**Activity:** Filter the entries below, keeping only lines with the word "stainless".

[Data extracts]

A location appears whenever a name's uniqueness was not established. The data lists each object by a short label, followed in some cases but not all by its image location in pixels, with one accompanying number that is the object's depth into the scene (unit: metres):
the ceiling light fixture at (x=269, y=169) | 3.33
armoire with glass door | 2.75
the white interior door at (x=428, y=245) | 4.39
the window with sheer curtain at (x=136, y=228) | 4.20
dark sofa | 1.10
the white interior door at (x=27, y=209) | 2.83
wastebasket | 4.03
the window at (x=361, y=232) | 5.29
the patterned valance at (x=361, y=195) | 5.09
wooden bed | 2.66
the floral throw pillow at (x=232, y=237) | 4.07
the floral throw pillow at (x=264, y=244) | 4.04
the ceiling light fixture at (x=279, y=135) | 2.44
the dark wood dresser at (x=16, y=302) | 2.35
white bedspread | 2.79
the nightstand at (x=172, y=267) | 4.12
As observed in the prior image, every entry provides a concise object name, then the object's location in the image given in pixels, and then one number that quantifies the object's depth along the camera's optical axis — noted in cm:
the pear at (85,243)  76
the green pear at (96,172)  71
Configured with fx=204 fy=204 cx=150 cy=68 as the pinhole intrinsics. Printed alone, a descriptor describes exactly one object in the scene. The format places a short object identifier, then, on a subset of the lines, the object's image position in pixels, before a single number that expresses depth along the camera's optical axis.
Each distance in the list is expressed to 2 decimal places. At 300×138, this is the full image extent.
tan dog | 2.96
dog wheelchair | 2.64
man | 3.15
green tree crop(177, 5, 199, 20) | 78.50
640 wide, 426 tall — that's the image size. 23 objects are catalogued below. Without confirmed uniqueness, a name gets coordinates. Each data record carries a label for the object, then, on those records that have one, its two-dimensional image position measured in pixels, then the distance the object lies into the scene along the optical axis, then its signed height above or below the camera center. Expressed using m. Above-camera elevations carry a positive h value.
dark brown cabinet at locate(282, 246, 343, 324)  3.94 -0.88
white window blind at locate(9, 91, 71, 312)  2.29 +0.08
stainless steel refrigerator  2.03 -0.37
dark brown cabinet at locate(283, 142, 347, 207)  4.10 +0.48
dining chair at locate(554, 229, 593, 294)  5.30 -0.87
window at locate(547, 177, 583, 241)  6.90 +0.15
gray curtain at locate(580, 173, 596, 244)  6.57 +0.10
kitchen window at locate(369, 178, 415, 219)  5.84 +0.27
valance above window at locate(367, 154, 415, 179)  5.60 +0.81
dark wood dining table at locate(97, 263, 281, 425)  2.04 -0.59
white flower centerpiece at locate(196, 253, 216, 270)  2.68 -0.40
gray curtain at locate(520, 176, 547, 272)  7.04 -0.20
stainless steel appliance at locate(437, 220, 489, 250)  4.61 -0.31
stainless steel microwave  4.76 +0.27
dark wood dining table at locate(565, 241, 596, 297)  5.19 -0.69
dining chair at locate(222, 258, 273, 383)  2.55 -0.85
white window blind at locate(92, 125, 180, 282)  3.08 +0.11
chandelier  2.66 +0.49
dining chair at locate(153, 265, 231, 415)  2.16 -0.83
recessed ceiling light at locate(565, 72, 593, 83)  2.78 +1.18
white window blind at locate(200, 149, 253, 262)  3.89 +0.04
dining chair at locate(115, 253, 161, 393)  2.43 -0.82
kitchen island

[/Data extracts]

**Result of this exercise:**
stainless steel refrigerator  2.03 -0.37
stainless steel appliance at locate(437, 220, 489, 250)  4.61 -0.31
stainless steel microwave  4.76 +0.27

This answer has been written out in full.